No sprint ceremonies

The two-week sprint cycle was a governor on bad ideas — it rationed capacity, which forced prioritisation, which caught some nonsense before it shipped. Remove the capacity constraint and the ritual becomes pure overhead. Judgment is the governor now.

No handoff drift

No PRD → Figma → ticket relay. The PM builds in the codebase directly. Each handoff in the traditional model introduced 20–30% information loss. At Landr, the person who defines the problem is the person who ships the first version of the solution.

No rechecking agent output manually

If the PM is spot-checking every booking the agent produces, the evals aren't good enough. That's a sign to fix the eval suite, not to add a human review step. Manual rechecking is an eval failure disguised as diligence.

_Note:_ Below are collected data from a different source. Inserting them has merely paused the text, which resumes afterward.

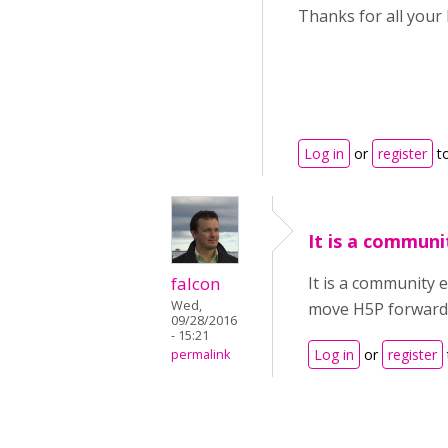
Thanks for all your 
Log in
or
register
t
It is a communi
falcon
It is a community 
Wed,
move H5P forward.
09/28/2016
- 15:21
Log in
or
register
permalink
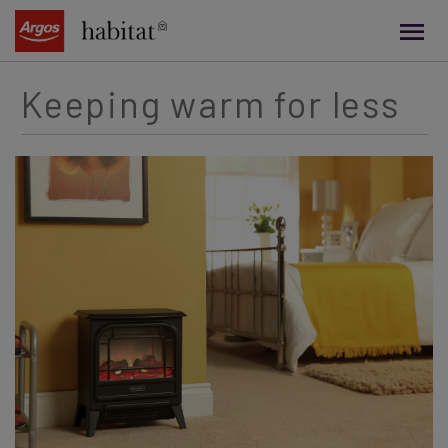
main
content
Keeping warm for less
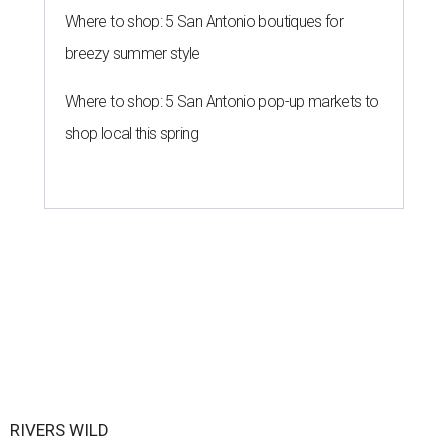
Where to shop: 5 San Antonio boutiques for
breezy summer style
Where to shop: 5 San Antonio pop-up markets to
shop local this spring
RIVERS WILD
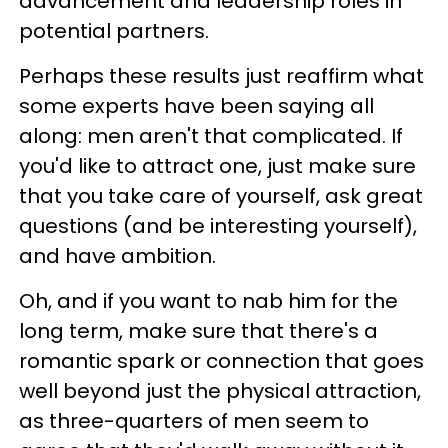
advancement and leadership roles in
potential partners.
Perhaps these results just reaffirm what
some experts have been saying all
along: men aren't that complicated. If
you'd like to attract one, just make sure
that you take care of yourself, ask great
questions (and be interesting yourself),
and have ambition.
Oh, and if you want to nab him for the
long term, make sure that there's a
romantic spark or connection that goes
well beyond just the physical attraction,
as three-quarters of men seem to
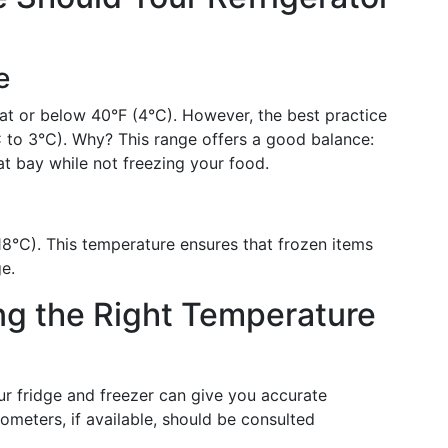
e
s at or below 40°F (4°C). However, the best practice
C to 3°C). Why? This range offers a good balance:
at bay while not freezing your food.
(-18°C). This temperature ensures that frozen items
e.
ing the Right Temperature
r fridge and freezer can give you accurate
ometers, if available, should be consulted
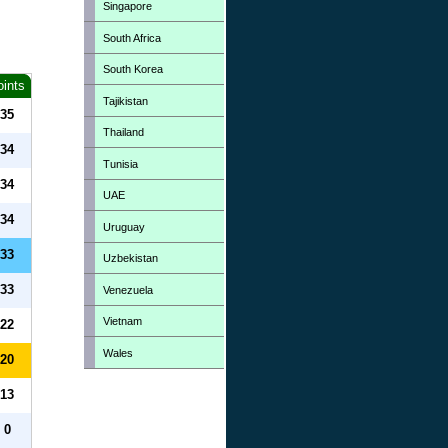
Singapore
South Africa
South Korea
oints
Tajikistan
35
Thailand
34
Tunisia
34
UAE
34
Uruguay
33
Uzbekistan
33
Venezuela
Vietnam
22
Wales
20
13
0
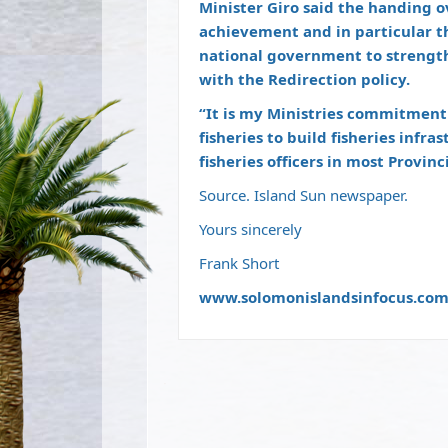
Minister Giro said the handing o
achievement and in particular 
national government to strengthe
with the Redirection policy.
“It is my Ministries commitment
fisheries to build fisheries infr
fisheries officers in most Provin
Source. Island Sun newspaper.
Yours sincerely
Frank Short
www.solomonislandsinfocus.co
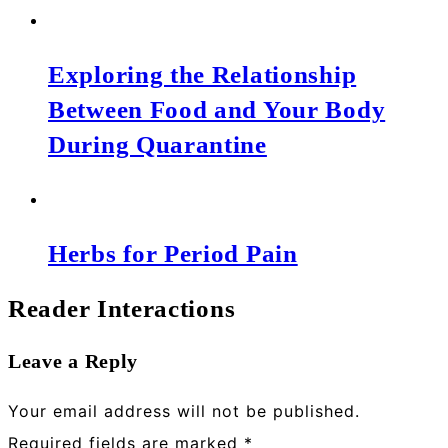
Exploring the Relationship
Between Food and Your Body
During Quarantine
Herbs for Period Pain
Reader Interactions
Leave a Reply
Your email address will not be published.
Required fields are marked
*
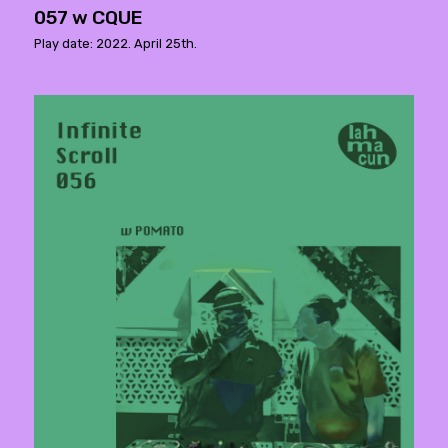
057 w CQUE
Play date: 2022. April 25th.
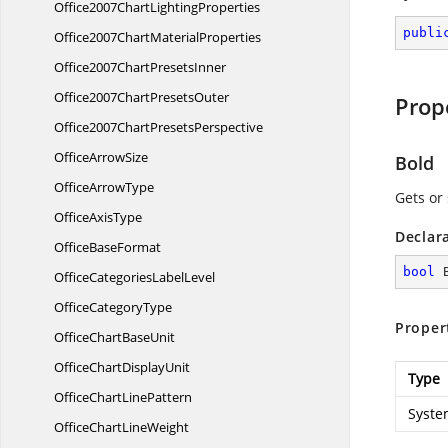
Office2007Chart
LightingProperties
publi
Office2007Chart
MaterialProperties
Office2007Chart
PresetsInner
Office2007Chart
PresetsOuter
Prop
Office2007Chart
PresetsPerspective
Office
ArrowSize
Bold
Office
ArrowType
Gets or 
Office
AxisType
Declar
Office
BaseFormat
bool
 
OfficeCategories
LabelLevel
Office
CategoryType
Proper
OfficeChart
BaseUnit
OfficeChart
DisplayUnit
Type
OfficeChart
LinePattern
Syste
OfficeChart
LineWeight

No feature-based success metrics

Features shipped is vanity. A PM who reports "we launched 12 features this quarter" without showing job-completion rate is describing activity, not value. The only number that matters: % of trips completed end-to-end without human intervention.

Tools

The stack they live in.

What's on this PM's screen on any given Tuesday. Not Jira. Not Confluence. Not a roadmap deck.

Claude Code

Prototyping features directly. First version of any idea.

Cursor

Iterating on agent logic. Reading codebase, writing fixes.

Braintrust

Writing and running eval suites. Evals are the spec.

Arize

Catching hallucinations before travellers do.

LangSmith

Observability on agent traces. Where does it burn budget and fail?

Bolt / v0

Spinning up UI and onboarding demos in an afternoon.

Linear

Issues, not sprints. No velocity theatre.

Loom + phone

User research. Screen recordings over slide decks.

Not on this PM's machine

Jira Confluence Product roadmap deck Sprint board Quarterly OKR spreadsheet

Processes

A full day with the agents.

This is how the PM at Landr works with the agent stack. They don't manage AI features. They delegate to agents, define what failure looks like, own the evals, and review the traces. One real day, timestamped.

overnight

The pricing agent shipped a 3% markup experiment on 8% of traffic

No one approved it. It passed all evals. The PM set the threshold — "ship if eval score above 92, traffic below 15%" — and the agent executed. That's the process.

9:00am

Opened the eval suite in Braintrust

Spotted a regression: the pricing agent had regressed on "traveller paying in a second currency." The eval score dropped from 94 to 87 on that subset. No human reported this. The eval caught it automatically.

10:30am

Wrote 4 new evals capturing the failure mode precisely

Not a ticket to engineering. Not a Slack message asking someone to look into it. They wrote the evals in Braintrust — test cases that describe exactly what correct behaviour looks like for dual-currency trips — and committed them directly.

12:00pm

Shipped a fix that passed all four new evals

Wrote the prompt correction in Cursor. Ran the eval suite locally. Passed. Deployed to the same 8% of traffic. No handoff. No waiting. The time from "spotted regression" to "fix live" was 3 hours.

2:00pm

Re-ran traffic on the full experiment

With the regression fixed, expanded the pricing experiment from 8% to 22% of traffic. Set a new eval threshold: alert if dual-currency score drops below 90. The agent monitors itself now.

4:00pm

Reviewed LangSmith traces. Regression confirmed gone.

Checked 40 traces across the dual-currency subset. All clean. Wrote a 3-line Loom for the engineering team explaining what was found, what was fixed, and what the new eval threshold is. No meeting needed. Tomorrow: expand to 50% of traffic.